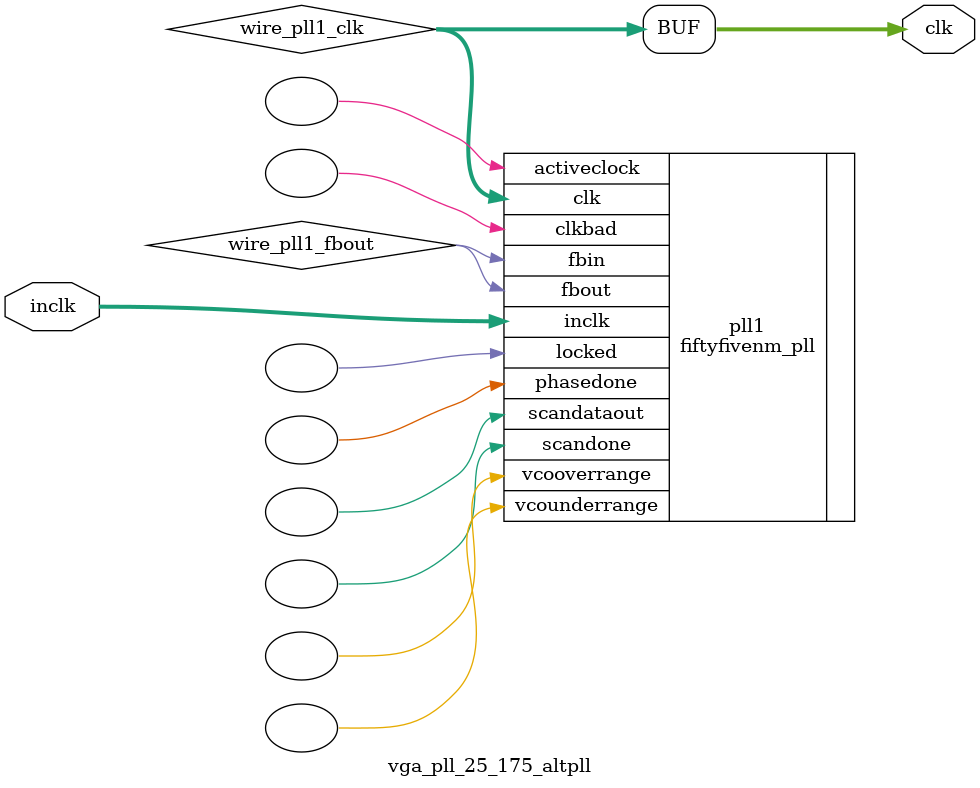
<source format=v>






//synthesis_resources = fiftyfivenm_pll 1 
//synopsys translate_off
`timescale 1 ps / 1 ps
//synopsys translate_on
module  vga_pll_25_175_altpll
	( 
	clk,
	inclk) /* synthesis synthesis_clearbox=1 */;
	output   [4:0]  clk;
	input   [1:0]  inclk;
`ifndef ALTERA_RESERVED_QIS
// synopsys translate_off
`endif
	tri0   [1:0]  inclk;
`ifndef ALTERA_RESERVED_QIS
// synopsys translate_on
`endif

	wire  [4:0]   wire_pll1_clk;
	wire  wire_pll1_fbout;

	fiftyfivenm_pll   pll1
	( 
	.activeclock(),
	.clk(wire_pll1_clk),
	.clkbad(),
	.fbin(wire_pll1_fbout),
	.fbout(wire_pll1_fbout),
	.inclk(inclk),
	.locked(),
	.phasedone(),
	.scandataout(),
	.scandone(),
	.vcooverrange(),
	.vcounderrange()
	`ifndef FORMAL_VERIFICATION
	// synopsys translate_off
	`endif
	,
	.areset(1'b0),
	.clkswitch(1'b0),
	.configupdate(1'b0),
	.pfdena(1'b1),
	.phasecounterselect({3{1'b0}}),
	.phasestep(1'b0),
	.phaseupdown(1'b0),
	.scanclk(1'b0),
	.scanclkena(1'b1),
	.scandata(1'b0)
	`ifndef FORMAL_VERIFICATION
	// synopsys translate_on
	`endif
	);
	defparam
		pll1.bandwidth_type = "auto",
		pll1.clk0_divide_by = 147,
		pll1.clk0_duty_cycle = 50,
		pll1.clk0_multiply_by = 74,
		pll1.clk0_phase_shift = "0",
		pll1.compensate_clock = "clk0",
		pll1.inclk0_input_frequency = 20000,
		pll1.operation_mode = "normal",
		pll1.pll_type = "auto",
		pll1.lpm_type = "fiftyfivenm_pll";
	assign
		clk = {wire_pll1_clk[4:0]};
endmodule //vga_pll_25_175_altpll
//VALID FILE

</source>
# # # # # # #
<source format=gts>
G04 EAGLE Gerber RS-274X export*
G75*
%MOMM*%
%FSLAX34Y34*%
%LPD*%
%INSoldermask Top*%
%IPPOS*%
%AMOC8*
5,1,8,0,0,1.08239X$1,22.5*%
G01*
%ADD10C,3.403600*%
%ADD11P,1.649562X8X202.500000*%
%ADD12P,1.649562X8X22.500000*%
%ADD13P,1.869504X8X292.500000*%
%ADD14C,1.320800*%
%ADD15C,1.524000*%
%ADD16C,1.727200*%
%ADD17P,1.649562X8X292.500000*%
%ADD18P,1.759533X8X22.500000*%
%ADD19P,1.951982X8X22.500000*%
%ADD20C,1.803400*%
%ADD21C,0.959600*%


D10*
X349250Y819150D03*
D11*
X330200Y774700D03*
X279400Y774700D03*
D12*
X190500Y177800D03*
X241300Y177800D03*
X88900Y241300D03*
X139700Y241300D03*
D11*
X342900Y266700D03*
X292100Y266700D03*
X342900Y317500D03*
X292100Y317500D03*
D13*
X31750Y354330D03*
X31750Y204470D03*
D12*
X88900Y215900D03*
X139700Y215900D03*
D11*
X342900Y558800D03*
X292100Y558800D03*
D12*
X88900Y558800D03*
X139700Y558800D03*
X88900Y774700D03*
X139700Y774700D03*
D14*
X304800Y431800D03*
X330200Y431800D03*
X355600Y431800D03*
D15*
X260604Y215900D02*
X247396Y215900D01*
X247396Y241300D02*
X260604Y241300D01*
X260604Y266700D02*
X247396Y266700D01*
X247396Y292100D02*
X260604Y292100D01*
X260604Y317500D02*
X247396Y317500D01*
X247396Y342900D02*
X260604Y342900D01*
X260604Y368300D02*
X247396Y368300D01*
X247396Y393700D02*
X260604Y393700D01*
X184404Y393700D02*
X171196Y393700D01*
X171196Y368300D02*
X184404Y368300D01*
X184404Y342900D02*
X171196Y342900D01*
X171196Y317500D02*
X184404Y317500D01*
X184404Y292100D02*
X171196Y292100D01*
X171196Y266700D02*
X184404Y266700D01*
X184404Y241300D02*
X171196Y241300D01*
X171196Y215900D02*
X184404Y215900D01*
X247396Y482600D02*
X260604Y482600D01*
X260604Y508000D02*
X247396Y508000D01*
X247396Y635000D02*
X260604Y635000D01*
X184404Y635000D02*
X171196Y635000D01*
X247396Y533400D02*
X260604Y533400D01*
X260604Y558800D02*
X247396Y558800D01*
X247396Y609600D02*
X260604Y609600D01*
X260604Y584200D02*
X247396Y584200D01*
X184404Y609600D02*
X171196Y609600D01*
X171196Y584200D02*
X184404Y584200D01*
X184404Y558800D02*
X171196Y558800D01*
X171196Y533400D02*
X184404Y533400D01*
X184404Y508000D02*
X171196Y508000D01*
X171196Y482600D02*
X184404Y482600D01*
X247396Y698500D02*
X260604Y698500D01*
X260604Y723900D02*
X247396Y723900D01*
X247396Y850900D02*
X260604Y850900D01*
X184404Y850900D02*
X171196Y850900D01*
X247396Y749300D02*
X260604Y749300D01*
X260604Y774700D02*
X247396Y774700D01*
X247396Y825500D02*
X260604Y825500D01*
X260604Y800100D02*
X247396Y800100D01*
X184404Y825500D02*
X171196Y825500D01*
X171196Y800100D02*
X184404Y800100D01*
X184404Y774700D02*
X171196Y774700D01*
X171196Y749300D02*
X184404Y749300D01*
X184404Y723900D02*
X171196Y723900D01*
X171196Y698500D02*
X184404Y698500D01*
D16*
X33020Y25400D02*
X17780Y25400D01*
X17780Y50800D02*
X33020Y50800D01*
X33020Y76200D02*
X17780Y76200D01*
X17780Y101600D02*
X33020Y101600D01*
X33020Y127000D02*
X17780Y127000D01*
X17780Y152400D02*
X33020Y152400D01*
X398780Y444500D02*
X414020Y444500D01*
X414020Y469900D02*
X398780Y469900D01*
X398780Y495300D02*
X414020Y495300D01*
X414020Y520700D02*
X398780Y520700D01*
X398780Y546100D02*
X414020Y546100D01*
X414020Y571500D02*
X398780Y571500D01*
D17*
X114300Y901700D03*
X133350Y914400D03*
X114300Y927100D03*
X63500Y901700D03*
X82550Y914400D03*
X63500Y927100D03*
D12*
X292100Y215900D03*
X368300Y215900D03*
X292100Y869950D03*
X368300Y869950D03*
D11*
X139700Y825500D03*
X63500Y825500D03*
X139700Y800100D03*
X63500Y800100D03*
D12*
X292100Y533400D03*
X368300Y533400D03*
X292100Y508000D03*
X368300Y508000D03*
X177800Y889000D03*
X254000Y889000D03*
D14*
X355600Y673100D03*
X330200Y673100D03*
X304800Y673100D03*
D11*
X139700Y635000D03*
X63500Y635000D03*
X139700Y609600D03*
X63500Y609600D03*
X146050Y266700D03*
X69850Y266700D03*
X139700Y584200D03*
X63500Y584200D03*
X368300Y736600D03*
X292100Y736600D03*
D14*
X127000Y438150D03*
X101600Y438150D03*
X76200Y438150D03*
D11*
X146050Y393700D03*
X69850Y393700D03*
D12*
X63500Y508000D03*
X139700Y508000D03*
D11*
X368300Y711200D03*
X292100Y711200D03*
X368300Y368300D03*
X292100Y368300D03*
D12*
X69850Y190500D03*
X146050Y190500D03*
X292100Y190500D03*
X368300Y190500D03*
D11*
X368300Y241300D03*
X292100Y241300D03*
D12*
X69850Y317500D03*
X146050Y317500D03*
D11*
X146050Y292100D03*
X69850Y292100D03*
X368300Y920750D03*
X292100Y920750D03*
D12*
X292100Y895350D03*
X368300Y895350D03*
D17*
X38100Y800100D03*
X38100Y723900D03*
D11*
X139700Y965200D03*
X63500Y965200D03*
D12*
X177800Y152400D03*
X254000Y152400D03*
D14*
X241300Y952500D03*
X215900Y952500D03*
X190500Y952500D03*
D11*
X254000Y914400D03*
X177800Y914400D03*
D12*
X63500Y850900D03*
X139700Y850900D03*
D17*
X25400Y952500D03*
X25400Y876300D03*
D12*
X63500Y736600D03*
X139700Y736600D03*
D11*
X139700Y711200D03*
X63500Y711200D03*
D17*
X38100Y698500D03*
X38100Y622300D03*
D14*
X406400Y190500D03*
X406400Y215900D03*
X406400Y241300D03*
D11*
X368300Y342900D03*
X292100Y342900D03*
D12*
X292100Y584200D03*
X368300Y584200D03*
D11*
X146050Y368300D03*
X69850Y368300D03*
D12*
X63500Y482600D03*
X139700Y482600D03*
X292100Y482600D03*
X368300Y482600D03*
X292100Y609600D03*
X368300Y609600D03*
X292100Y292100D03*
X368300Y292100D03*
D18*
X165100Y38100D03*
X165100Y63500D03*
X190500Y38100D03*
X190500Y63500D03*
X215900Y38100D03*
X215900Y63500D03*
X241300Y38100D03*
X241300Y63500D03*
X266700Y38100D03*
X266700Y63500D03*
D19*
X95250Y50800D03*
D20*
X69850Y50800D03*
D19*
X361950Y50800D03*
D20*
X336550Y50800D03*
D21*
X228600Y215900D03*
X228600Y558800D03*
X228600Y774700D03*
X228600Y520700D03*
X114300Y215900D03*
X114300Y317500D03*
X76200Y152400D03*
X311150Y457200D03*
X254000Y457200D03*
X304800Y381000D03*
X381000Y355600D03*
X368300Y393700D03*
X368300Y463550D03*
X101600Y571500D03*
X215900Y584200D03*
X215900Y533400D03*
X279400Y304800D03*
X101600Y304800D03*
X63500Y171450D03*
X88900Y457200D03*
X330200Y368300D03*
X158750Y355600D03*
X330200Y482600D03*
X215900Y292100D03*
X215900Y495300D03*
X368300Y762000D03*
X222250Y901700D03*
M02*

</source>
# # # # # # #
Goal of the exercise | Go to the line with "X165100Y38100D03*" in the entries above and repeat every line from there through the line with "X228600Y520700D03*", exactly and with no other text.

Your response |
X165100Y38100D03*
X165100Y63500D03*
X190500Y38100D03*
X190500Y63500D03*
X215900Y38100D03*
X215900Y63500D03*
X241300Y38100D03*
X241300Y63500D03*
X266700Y38100D03*
X266700Y63500D03*
D19*
X95250Y50800D03*
D20*
X69850Y50800D03*
D19*
X361950Y50800D03*
D20*
X336550Y50800D03*
D21*
X228600Y215900D03*
X228600Y558800D03*
X228600Y774700D03*
X228600Y520700D03*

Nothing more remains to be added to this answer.